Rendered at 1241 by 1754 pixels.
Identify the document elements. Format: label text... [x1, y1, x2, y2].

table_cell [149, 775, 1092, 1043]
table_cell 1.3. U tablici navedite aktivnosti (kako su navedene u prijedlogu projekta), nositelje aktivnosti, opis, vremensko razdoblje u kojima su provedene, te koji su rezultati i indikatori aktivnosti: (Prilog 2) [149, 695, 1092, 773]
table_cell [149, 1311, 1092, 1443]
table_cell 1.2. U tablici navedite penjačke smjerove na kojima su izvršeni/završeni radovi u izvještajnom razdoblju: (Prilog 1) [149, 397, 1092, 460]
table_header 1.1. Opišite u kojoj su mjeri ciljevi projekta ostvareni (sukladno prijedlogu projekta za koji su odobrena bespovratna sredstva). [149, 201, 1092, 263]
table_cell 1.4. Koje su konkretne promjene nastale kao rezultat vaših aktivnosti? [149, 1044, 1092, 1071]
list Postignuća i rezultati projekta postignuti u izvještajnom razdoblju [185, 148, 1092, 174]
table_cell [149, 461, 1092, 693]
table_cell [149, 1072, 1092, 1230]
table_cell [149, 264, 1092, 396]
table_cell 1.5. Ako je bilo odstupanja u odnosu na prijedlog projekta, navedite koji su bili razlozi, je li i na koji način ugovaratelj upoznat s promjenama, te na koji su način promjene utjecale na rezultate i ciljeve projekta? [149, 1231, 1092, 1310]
+-------+
WHAT THE TASK REQUIRES:
The listing above should be printed again in full, unchanged.

EXPECTED OUTPUT:
Rendered at 1241 by 1754 pixels.
Identify the document elements. Format: label text... [x1, y1, x2, y2].

table_cell [149, 775, 1092, 1043]
table_cell 1.3. U tablici navedite aktivnosti (kako su navedene u prijedlogu projekta), nositelje aktivnosti, opis, vremensko razdoblje u kojima su provedene, te koji su rezultati i indikatori aktivnosti: (Prilog 2) [149, 695, 1092, 773]
table_cell [149, 1311, 1092, 1443]
table_cell 1.2. U tablici navedite penjačke smjerove na kojima su izvršeni/završeni radovi u izvještajnom razdoblju: (Prilog 1) [149, 397, 1092, 460]
table_header 1.1. Opišite u kojoj su mjeri ciljevi projekta ostvareni (sukladno prijedlogu projekta za koji su odobrena bespovratna sredstva). [149, 201, 1092, 263]
table_cell 1.4. Koje su konkretne promjene nastale kao rezultat vaših aktivnosti? [149, 1044, 1092, 1071]
list Postignuća i rezultati projekta postignuti u izvještajnom razdoblju [185, 148, 1092, 174]
table_cell [149, 461, 1092, 693]
table_cell [149, 1072, 1092, 1230]
table_cell [149, 264, 1092, 396]
table_cell 1.5. Ako je bilo odstupanja u odnosu na prijedlog projekta, navedite koji su bili razlozi, je li i na koji način ugovaratelj upoznat s promjenama, te na koji su način promjene utjecale na rezultate i ciljeve projekta? [149, 1231, 1092, 1310]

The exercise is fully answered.